Reproduce all of the data below word for word, but leave the pictures out of your copy.

=== Section Start ===

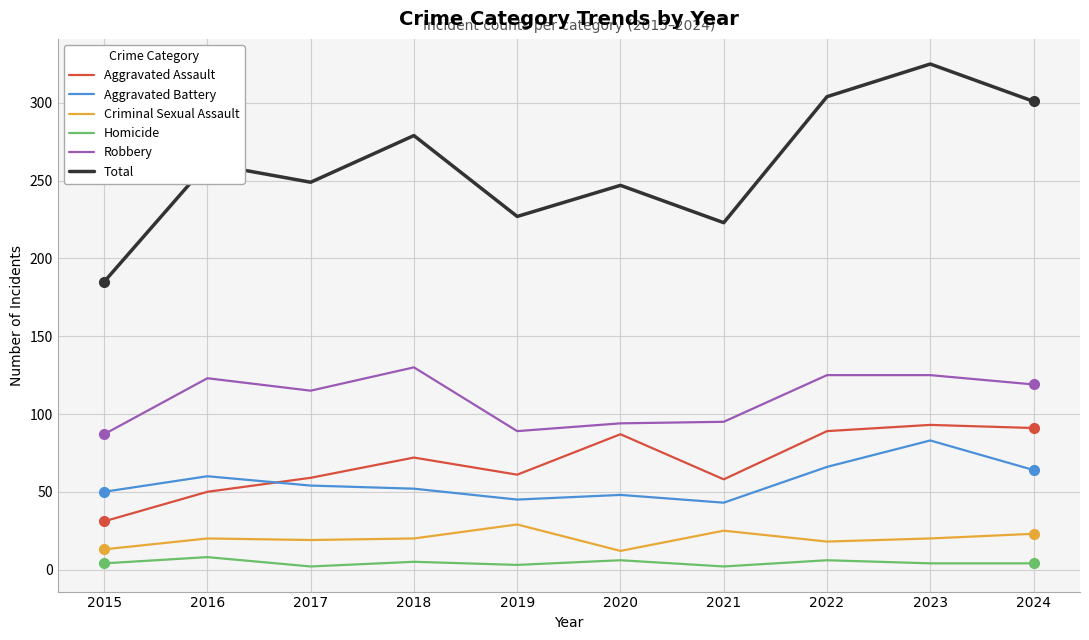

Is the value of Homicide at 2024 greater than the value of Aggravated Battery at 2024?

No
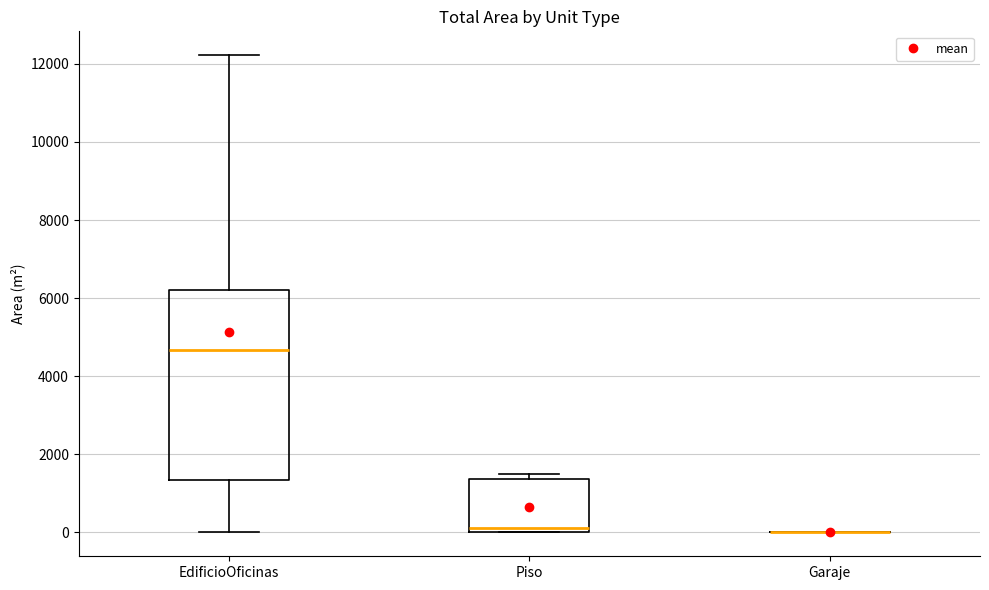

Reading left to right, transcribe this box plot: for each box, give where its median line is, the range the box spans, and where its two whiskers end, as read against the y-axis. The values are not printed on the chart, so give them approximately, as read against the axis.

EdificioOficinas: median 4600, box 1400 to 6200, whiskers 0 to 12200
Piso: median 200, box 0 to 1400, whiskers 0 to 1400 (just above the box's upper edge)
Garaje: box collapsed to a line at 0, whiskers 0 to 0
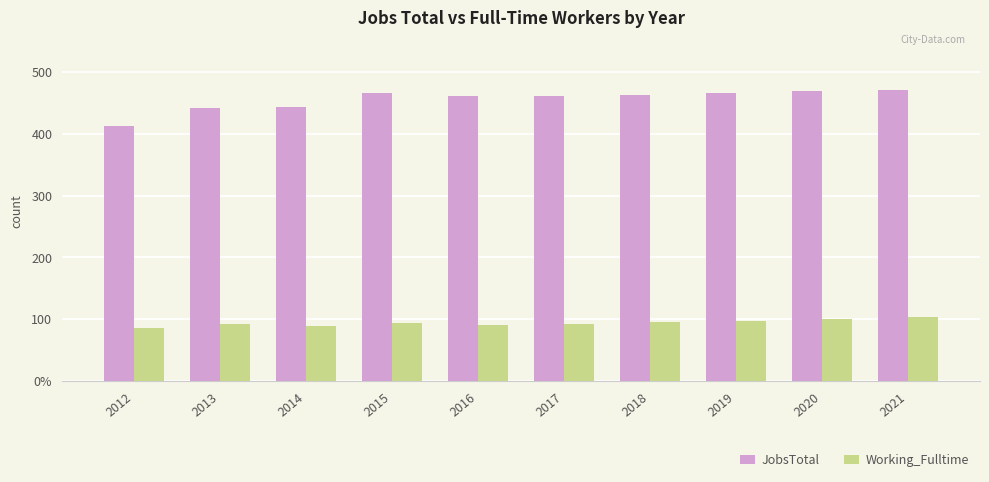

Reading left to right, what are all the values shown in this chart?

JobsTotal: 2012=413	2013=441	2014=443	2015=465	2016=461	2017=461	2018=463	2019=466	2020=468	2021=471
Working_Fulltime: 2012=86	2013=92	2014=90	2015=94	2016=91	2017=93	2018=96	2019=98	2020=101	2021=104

=== Section End ===

■ Response ■
Is the value of Homicide at 2024 greater than the value of Aggravated Battery at 2024?

No

Reading left to right, transcribe this box plot: for each box, give where its median line is, the range the box spans, and where its two whiskers end, as read against the y-axis. The values are not printed on the chart, so give them approximately, as read against the axis.

EdificioOficinas: median 4600, box 1400 to 6200, whiskers 0 to 12200
Piso: median 200, box 0 to 1400, whiskers 0 to 1400 (just above the box's upper edge)
Garaje: box collapsed to a line at 0, whiskers 0 to 0

Reading left to right, what are all the values shown in this chart?

JobsTotal: 2012=413	2013=441	2014=443	2015=465	2016=461	2017=461	2018=463	2019=466	2020=468	2021=471
Working_Fulltime: 2012=86	2013=92	2014=90	2015=94	2016=91	2017=93	2018=96	2019=98	2020=101	2021=104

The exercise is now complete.